**Problem:** Starting at the top of the records below and ending with the line that contains "Gain access to your Amazon account", print each line exactly as written, skipping the pictures.

Top of Material provided

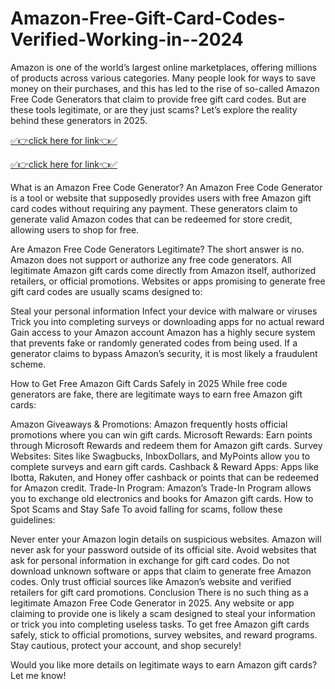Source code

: # Amazon-Free-Gift-Card-Codes-Verified-Working-in--2024

Amazon is one of the world’s largest online marketplaces, offering millions of products across various categories. Many people look for ways to save money on their purchases, and this has led to the rise of so-called Amazon Free Code Generators that claim to provide free gift card codes. But are these tools legitimate, or are they just scams? Let’s explore the reality behind these generators in 2025.

[✅👉click here for link👈✅](https://mkrj.xyz/mod/)

[✅👉click here for link👈✅](https://mkrj.xyz/mod/)

What is an Amazon Free Code Generator?
An Amazon Free Code Generator is a tool or website that supposedly provides users with free Amazon gift card codes without requiring any payment. These generators claim to generate valid Amazon codes that can be redeemed for store credit, allowing users to shop for free.

Are Amazon Free Code Generators Legitimate?
The short answer is no. Amazon does not support or authorize any free code generators. All legitimate Amazon gift cards come directly from Amazon itself, authorized retailers, or official promotions. Websites or apps promising to generate free gift card codes are usually scams designed to:

Steal your personal information
Infect your device with malware or viruses
Trick you into completing surveys or downloading apps for no actual reward
Gain access to your Amazon account
Amazon has a highly secure system that prevents fake or randomly generated codes from being used. If a generator claims to bypass Amazon’s security, it is most likely a fraudulent scheme.

How to Get Free Amazon Gift Cards Safely in 2025
While free code generators are fake, there are legitimate ways to earn free Amazon gift cards:

Amazon Giveaways & Promotions: Amazon frequently hosts official promotions where you can win gift cards.
Microsoft Rewards: Earn points through Microsoft Rewards and redeem them for Amazon gift cards.
Survey Websites: Sites like Swagbucks, InboxDollars, and MyPoints allow you to complete surveys and earn gift cards.
Cashback & Reward Apps: Apps like Ibotta, Rakuten, and Honey offer cashback or points that can be redeemed for Amazon credit.
Trade-In Program: Amazon’s Trade-In Program allows you to exchange old electronics and books for Amazon gift cards.
How to Spot Scams and Stay Safe
To avoid falling for scams, follow these guidelines:

Never enter your Amazon login details on suspicious websites. Amazon will never ask for your password outside of its official site.
Avoid websites that ask for personal information in exchange for gift card codes.
Do not download unknown software or apps that claim to generate free Amazon codes.
Only trust official sources like Amazon’s website and verified retailers for gift card promotions.
Conclusion
There is no such thing as a legitimate Amazon Free Code Generator in 2025. Any website or app claiming to provide one is likely a scam designed to steal your information or trick you into completing useless tasks. To get free Amazon gift cards safely, stick to official promotions, survey websites, and reward programs. Stay cautious, protect your account, and shop securely!

Would you like more details on legitimate ways to earn Amazon gift cards? Let me know!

Bottom of Material provided

**Output for this task:**
Source code

: # Amazon-Free-Gift-Card-Codes-Verified-Working-in--2024

Amazon is one of the world’s largest online marketplaces, offering millions of products across various categories. Many people look for ways to save money on their purchases, and this has led to the rise of so-called Amazon Free Code Generators that claim to provide free gift card codes. But are these tools legitimate, or are they just scams? Let’s explore the reality behind these generators in 2025.

[✅👉click here for link👈✅](https://mkrj.xyz/mod/)

[✅👉click here for link👈✅](https://mkrj.xyz/mod/)

What is an Amazon Free Code Generator?
An Amazon Free Code Generator is a tool or website that supposedly provides users with free Amazon gift card codes without requiring any payment. These generators claim to generate valid Amazon codes that can be redeemed for store credit, allowing users to shop for free.

Are Amazon Free Code Generators Legitimate?
The short answer is no. Amazon does not support or authorize any free code generators. All legitimate Amazon gift cards come directly from Amazon itself, authorized retailers, or official promotions. Websites or apps promising to generate free gift card codes are usually scams designed to:

Steal your personal information
Infect your device with malware or viruses
Trick you into completing surveys or downloading apps for no actual reward
Gain access to your Amazon account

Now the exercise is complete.